• The problem: Rewrite the text from every entry below, putting "Continue Reading" wherever "Read More" appears and keeping everything else the same. Leave the pictures out.

• Records:
- - - - -

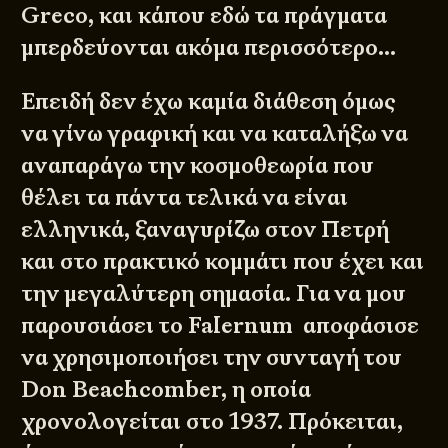
Greco, και κάπου εδώ τα πράγματα
μπερδεύονται ακόμα περισσότερο…
Επειδή δεν έχω καμία διάθεση όμως
να γίνω γραφική και να καταλήξω να
αναπαράγω την κοσμοθεωρία που
θέλει τα πάντα τελικά να είναι
ελληνικά, ξαναγυρίζω στον Πετρή
και στο πρακτικό κομμάτι που έχει και
την μεγαλύτερη σημασία. Για να μου
παρουσιάσει το Falernum αποφάσισε
να χρησιμοποιήσει την συνταγή του
Don Beachcomber, η οποία
χρονολογείται στο 1937. Πρόκειται,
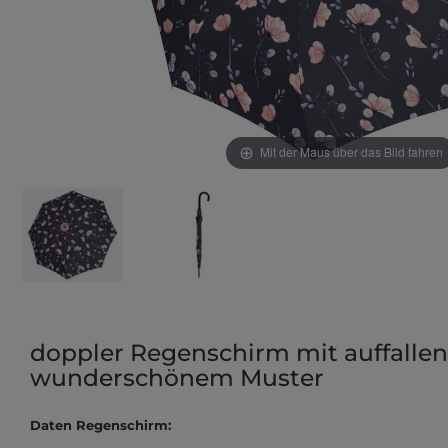
Mit der Maus über das Bild fahren
doppler Regenschirm mit auffall
wunderschönem Muster
Daten Regenschirm:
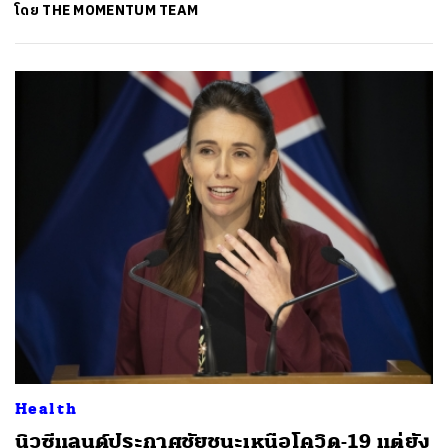
โดย
THE MOMENTUM TEAM
Health
นิวซีแลนด์ประกาศชัยชนะเหนือโควิด-19 แต่ยัง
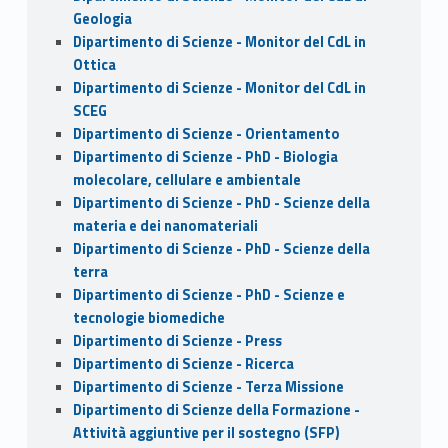
Geologia
Dipartimento di Scienze - Monitor del CdL in
Ottica
Dipartimento di Scienze - Monitor del CdL in
SCEG
Dipartimento di Scienze - Orientamento
Dipartimento di Scienze - PhD - Biologia
molecolare, cellulare e ambientale
Dipartimento di Scienze - PhD - Scienze della
materia e dei nanomateriali
Dipartimento di Scienze - PhD - Scienze della
terra
Dipartimento di Scienze - PhD - Scienze e
tecnologie biomediche
Dipartimento di Scienze - Press
Dipartimento di Scienze - Ricerca
Dipartimento di Scienze - Terza Missione
Dipartimento di Scienze della Formazione -
Attività aggiuntive per il sostegno (SFP)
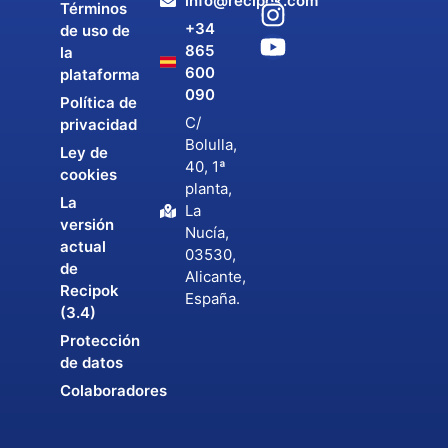
info@recipok.com
Términos
+34
de uso de
865
la
600
plataforma
090
Política de
C/
privacidad
Bolulla,
Ley de
40, 1ª
cookies
planta,
La
La
versión
Nucía,
actual
03530,
de
Alicante,
Recipok
España.
(3.4)
Protección
de datos
Colaboradores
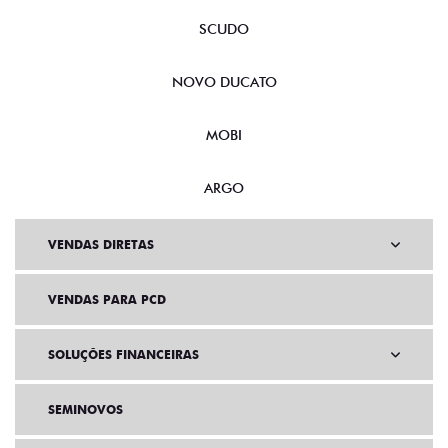
SCUDO
NOVO DUCATO
MOBI
ARGO
VENDAS DIRETAS
VENDAS PARA PCD
SOLUÇÕES FINANCEIRAS
SEMINOVOS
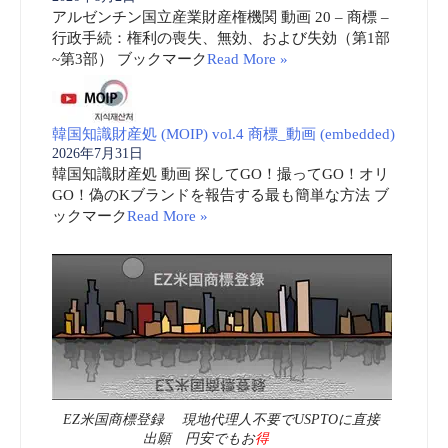
アルゼンチン国立産業財産権機関 動画 20 – 商標 –
行政手続：権利の喪失、無効、および失効（第1部
~第3部） ブックマーク
Read More »
韓国知識財産処 (MOIP) vol.4 商標_動画 (embedded)
2026年7月31日
韓国知識財産処 動画 探してGO！撮ってGO！オリ
GO！偽のKブランドを報告する最も簡単な方法 ブ
ックマーク
Read More »
EZ米国商標登録 現地代理人不要でUSPTOに直接
出願 円安でもお
得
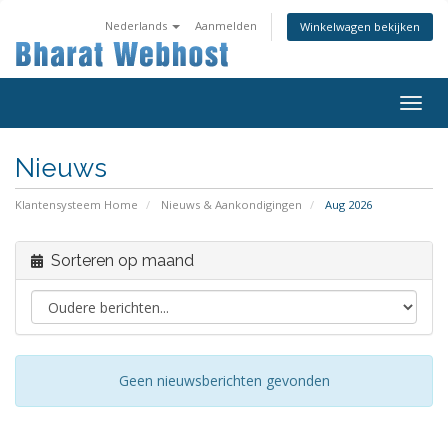
Nederlands
Aanmelden
Winkelwagen bekijken
Navig
in-/u
Nieuws
Klantensysteem Home
Nieuws & Aankondigingen
Aug 2026
Sorteren op maand
Geen nieuwsberichten gevonden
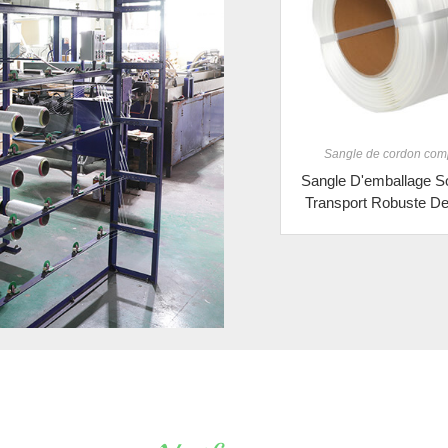
Sangle de cordon com
Sangle D'emballage S
Transport Robuste D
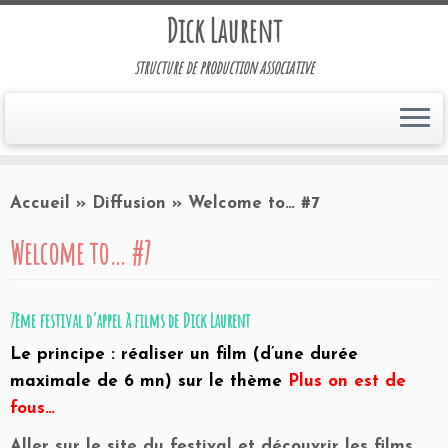
Dick Laurent
structure de production associative
Accueil
»
Diffusion
»
Welcome to… #7
Welcome to… #7
7ème festival d’appel à films de
Dick Laurent
Le principe : réaliser un film (d’une durée
maximale de 6 mn) sur le thème
Plus on est de
fous…
Aller sur le site du festival et découvrir les films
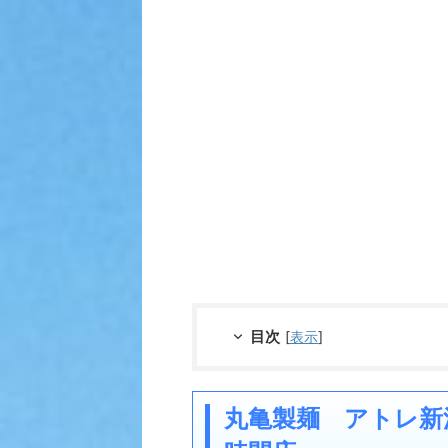
目次
[
表示
]
丸亀製麺 アトレ新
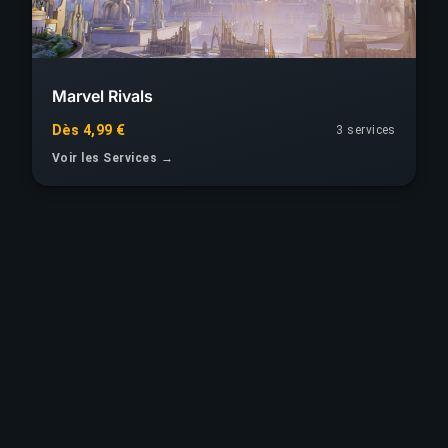
Marvel Rivals
Dès 4,99 €
3 services
Voir les Services →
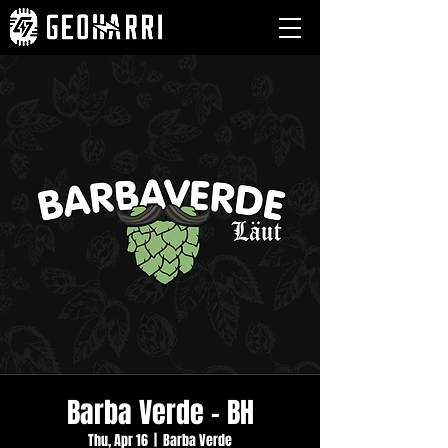
Barba Verde - BH
Thu, Apr 16
  |  
Barba Verde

- - - - -

• Result for this exercise:
Greco, και κάπου εδώ τα πράγματα
μπερδεύονται ακόμα περισσότερο…
Επειδή δεν έχω καμία διάθεση όμως
να γίνω γραφική και να καταλήξω να
αναπαράγω την κοσμοθεωρία που
θέλει τα πάντα τελικά να είναι
ελληνικά, ξαναγυρίζω στον Πετρή
και στο πρακτικό κομμάτι που έχει και
την μεγαλύτερη σημασία. Για να μου
παρουσιάσει το Falernum αποφάσισε
να χρησιμοποιήσει την συνταγή του
Don Beachcomber, η οποία
χρονολογείται στο 1937. Πρόκειται,
Mit der Maus über das Bild fahren
doppler Regenschirm mit auffall
wunderschönem Muster
Daten Regenschirm:
โดย
THE MOMENTUM TEAM
Health
นิวซีแลนด์ประกาศชัยชนะเหนือโควิด-19 แต่ยัง
Geologia
Dipartimento di Scienze - Monitor del CdL in
Ottica
Dipartimento di Scienze - Monitor del CdL in
SCEG
Dipartimento di Scienze - Orientamento
Dipartimento di Scienze - PhD - Biologia
molecolare, cellulare e ambientale
Dipartimento di Scienze - PhD - Scienze della
materia e dei nanomateriali
Dipartimento di Scienze - PhD - Scienze della
terra
Dipartimento di Scienze - PhD - Scienze e
tecnologie biomediche
Dipartimento di Scienze - Press
Dipartimento di Scienze - Ricerca
Dipartimento di Scienze - Terza Missione
Dipartimento di Scienze della Formazione -
Attività aggiuntive per il sostegno (SFP)
info@recipok.com
Términos
+34
de uso de
865
la
600
plataforma
090
Política de
C/
privacidad
Bolulla,
Ley de
40, 1ª
cookies
planta,
La
La
versión
Nucía,
actual
03530,
de
Alicante,
Recipok
España.
(3.4)
Protección
de datos
Colaboradores
SCUDO
NOVO DUCATO
MOBI
ARGO
VENDAS DIRETAS
VENDAS PARA PCD
SOLUÇÕES FINANCEIRAS
SEMINOVOS
アルゼンチン国立産業財産権機関 動画 20 – 商標 –
行政手続：権利の喪失、無効、および失効（第1部
~第3部） ブックマーク
Continue Reading »
韓国知識財産処 (MOIP) vol.4 商標_動画 (embedded)
2026年7月31日
韓国知識財産処 動画 探してGO！撮ってGO！オリ
GO！偽のKブランドを報告する最も簡単な方法 ブ
ックマーク
Continue Reading »
EZ米国商標登録 現地代理人不要でUSPTOに直接
出願 円安でもお
得
Nederlands
Aanmelden
Winkelwagen bekijken
Navig
in-/u
Nieuws
Klantensysteem Home
Nieuws & Aankondigingen
Aug 2026
Sorteren op maand
Geen nieuwsberichten gevonden
Sangle de cordon com
Sangle D'emballage S
Transport Robuste D
Dick Laurent
structure de production associative
Accueil
»
Diffusion
»
Welcome to… #7
Welcome to… #7
7ème festival d’appel à films de
Dick Laurent
Le principe : réaliser un film (d’une durée
maximale de 6 mn) sur le thème
Plus on est de
fous…
Aller sur le site du festival et découvrir les films
目次
[
表示
]
丸亀製麺 アトレ新
Marvel Rivals
Dès 4,99 €
3 services
Voir les Services →
Barba Verde - BH
Thu, Apr 16
  |  
Barba Verde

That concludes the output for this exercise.